Die Isländer haben sich in einem Referendum gegen die Wiederaufnahme von EU-Beitrittsverhandlungen ausgesprochen. Nach Angaben des öffentlich-rechtlichen Senders RÚV stimmten 52,8 Prozent dagegen und 47,2 Prozent dafür. Die Wahlbeteiligung lag bei rund 82,5 Prozent.

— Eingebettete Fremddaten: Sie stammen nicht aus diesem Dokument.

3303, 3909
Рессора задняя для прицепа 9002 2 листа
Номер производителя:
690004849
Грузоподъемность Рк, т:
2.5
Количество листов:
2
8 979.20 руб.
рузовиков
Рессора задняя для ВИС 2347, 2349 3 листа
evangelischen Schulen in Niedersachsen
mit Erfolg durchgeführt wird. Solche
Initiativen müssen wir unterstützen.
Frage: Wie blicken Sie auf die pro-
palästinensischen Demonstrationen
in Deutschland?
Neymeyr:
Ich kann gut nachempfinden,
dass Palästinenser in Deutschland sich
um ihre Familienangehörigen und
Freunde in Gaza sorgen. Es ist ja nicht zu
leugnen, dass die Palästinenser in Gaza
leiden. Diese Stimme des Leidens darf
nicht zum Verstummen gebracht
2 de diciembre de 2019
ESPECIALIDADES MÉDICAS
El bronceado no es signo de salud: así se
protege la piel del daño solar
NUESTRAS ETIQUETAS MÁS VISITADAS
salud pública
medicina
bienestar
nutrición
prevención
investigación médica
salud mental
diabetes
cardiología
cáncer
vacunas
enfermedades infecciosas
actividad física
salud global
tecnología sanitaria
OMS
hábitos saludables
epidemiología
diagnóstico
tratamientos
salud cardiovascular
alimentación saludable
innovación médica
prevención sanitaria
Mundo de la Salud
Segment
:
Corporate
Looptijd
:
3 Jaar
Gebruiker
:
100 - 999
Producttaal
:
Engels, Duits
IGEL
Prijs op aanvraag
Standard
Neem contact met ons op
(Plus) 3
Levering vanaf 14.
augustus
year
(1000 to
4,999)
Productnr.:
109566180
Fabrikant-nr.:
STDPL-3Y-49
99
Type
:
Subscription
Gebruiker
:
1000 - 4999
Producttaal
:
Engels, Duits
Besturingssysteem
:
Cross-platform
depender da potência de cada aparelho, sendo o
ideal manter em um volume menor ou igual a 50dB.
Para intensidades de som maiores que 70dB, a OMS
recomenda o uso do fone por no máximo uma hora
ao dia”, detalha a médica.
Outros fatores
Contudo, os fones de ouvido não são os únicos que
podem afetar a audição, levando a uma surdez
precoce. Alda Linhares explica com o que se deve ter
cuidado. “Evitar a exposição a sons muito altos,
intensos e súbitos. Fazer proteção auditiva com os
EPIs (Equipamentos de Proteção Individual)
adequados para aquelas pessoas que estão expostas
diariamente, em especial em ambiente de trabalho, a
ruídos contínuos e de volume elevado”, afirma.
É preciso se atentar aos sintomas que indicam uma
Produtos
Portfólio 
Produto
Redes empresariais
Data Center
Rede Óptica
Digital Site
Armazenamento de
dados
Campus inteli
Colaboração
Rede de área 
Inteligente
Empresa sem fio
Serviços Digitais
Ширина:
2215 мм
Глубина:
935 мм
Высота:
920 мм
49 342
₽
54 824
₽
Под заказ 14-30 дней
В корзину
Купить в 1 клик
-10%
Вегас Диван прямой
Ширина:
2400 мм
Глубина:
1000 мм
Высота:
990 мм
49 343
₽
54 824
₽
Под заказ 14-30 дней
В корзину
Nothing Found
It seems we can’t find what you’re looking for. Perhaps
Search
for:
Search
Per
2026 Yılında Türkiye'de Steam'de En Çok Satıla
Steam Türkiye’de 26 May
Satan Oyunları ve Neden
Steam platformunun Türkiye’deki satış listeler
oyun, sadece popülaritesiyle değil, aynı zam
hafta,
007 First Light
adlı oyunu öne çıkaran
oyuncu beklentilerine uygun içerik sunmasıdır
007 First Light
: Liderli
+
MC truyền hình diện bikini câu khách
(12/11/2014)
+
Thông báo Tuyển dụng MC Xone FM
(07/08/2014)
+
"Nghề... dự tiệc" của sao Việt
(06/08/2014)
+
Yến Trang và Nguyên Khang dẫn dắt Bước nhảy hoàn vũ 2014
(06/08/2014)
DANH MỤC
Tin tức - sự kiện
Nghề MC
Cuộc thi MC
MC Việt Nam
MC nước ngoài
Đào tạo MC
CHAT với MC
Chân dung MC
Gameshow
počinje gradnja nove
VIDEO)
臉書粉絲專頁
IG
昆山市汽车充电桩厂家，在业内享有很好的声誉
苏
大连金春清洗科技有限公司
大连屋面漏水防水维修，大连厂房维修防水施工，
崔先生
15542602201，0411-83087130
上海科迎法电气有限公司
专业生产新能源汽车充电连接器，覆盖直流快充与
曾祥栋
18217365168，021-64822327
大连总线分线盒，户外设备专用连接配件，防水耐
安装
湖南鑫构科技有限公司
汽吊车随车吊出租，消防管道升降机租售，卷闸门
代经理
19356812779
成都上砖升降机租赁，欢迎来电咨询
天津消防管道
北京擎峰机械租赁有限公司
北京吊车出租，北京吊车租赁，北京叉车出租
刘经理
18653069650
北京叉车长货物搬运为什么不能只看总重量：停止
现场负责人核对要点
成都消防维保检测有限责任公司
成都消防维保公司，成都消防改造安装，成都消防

Ministerpräsidentin Kristrún Frostadóttir verwies angesichts des knappen Ergebnisses auf die Notwendigkeit, die Positionen beider Lager zu respektieren. Zu den zentralen Streitpunkten gehört die wirtschaftlich bedeutende Fischerei. Gegner einer EU-Mitgliedschaft befürchten Einschränkungen bei der Kontrolle über die eigenen Fischbestände und andere natürliche Ressourcen.

Island hatte 2009 einen Antrag auf EU-Mitgliedschaft gestellt und die Beitrittsverhandlungen 2013 auf Eis gelegt. Während Befürworter einer stärkeren europäischen Integration auch auf die veränderte internationale Lage verweisen, sehen Gegner in Islands wirtschaftlicher Situation und seiner bisherigen Eigenständigkeit Gründe für die Beibehaltung des Status quo.